Another piece of the magnet is our sense of humour. The late David Brenner, a US comedian said, “Laughter is like a salve you put on a wound until you can get to a doctor. It doesn’t take away what’s bad but it helps to deal with it, or get through it.” Most of the people who stay on in Guyana “strugglin’ we struggle” (as I said in a song) have learned that; you can see it, almost daily. In one dilemma or another, one trauma or another, Guyanese are coping by seeing some humour in the circumstances. Indeed, often they will actually state the philosophy, as one hears elsewhere in the Caribbean, “Boy, wha yuh gun do? Yuh have to laugh.”
Why we go and why we stay is a book, or several books, and definitely a musical – the subject is very complex; I’m just raising a flag here – but one thing that came out strongly for me in these conversations with the ones who persist with Guyana, time after time without fail, was the condition of hope. It was touched on by Gordon Forte in a recent letter to Stabroek News. In it, Gordon was regretting the failure of the Guyana success story but still making this point: “If you can find your place in one of the many small communities outside the social mainstream, there is still plenty of the old Guyanese goodwill to relieve, day to day in a quiet life, our sadness over the loss of what might have been, for us and for our homeland.” He doesn’t say so directly, but he’s really referring to hope, for what could have been and therefore could still be, and that sentiment, sometimes using the very word “hope” itself, is clearly present in those people I spoke with. I kept a note of a striking comment from Jairo Rodrigues who wrote recently in the press, “We are becoming hollow beings, and when that happens we lose hope.
Never let us walk down that road.
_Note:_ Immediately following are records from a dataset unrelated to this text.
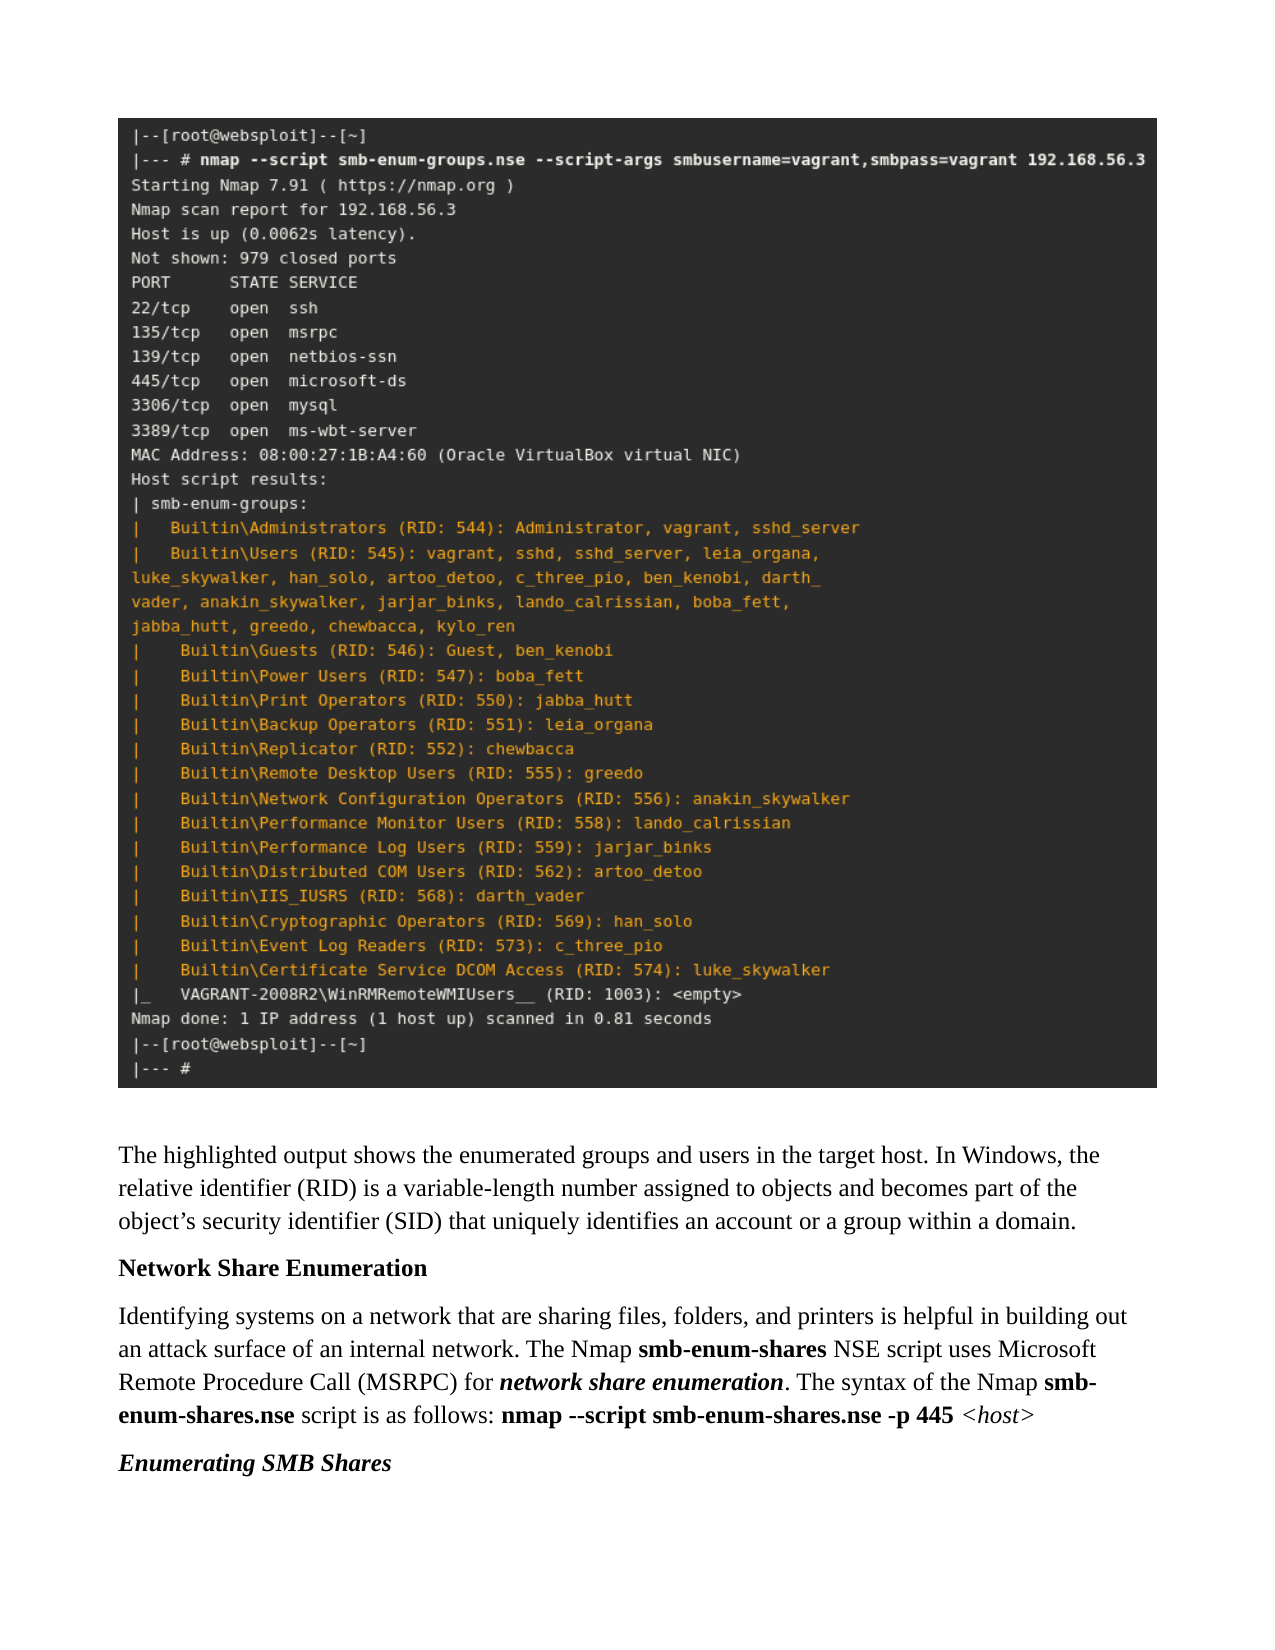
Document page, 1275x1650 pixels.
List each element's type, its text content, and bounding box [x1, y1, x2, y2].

text Network Share Enumeration [118, 1253, 1157, 1282]
text Identifying systems on a network that are sharing files, folders, and printers is helpful in building out an attack surface of an internal network. The Nmap smb-enum-shares NSE script uses Microsoft Remote Procedure Call (MSRPC) for network share enumeration. The syntax of the Nmap smb-enum-shares.nse script is as follows: nmap --script smb-enum-shares.nse -p 445 <host> [118, 1301, 1157, 1429]
text The highlighted output shows the enumerated groups and users in the target host. In Windows, the relative identifier (RID) is a variable-length number assigned to objects and becomes part of the object’s security identifier (SID) that uniquely identifies an account or a group within a domain. [118, 1140, 1157, 1234]
picture [118, 118, 1157, 1088]
text Enumerating SMB Shares [118, 1448, 1157, 1476]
I pray for the youths, I pray for myself and those of my ilk that we never give up hope; that we do not just watch life pass by, but cling to the remainder of Guyana and help build a country that those before us dreamed of, but failed to accomplish because of lack of cooperation and misguided visions.” Beautiful, Jairo.
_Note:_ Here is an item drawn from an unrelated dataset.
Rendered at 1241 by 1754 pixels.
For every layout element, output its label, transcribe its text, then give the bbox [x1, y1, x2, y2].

For the ones who leave, hope has essentially been ground down in them; that’s why they leave. If the opportunities or windows were here they would stay. This is where the grandparents and great-grandparents are from; this is where their lives were formed, where their roots are, but once hope for better goes there is no motivation to stay. Indeed, for the ones who stay, like Gordon and Jairo, it is because hope, faint though it may be, still lives in them; the day that hope dies they, too, will leave.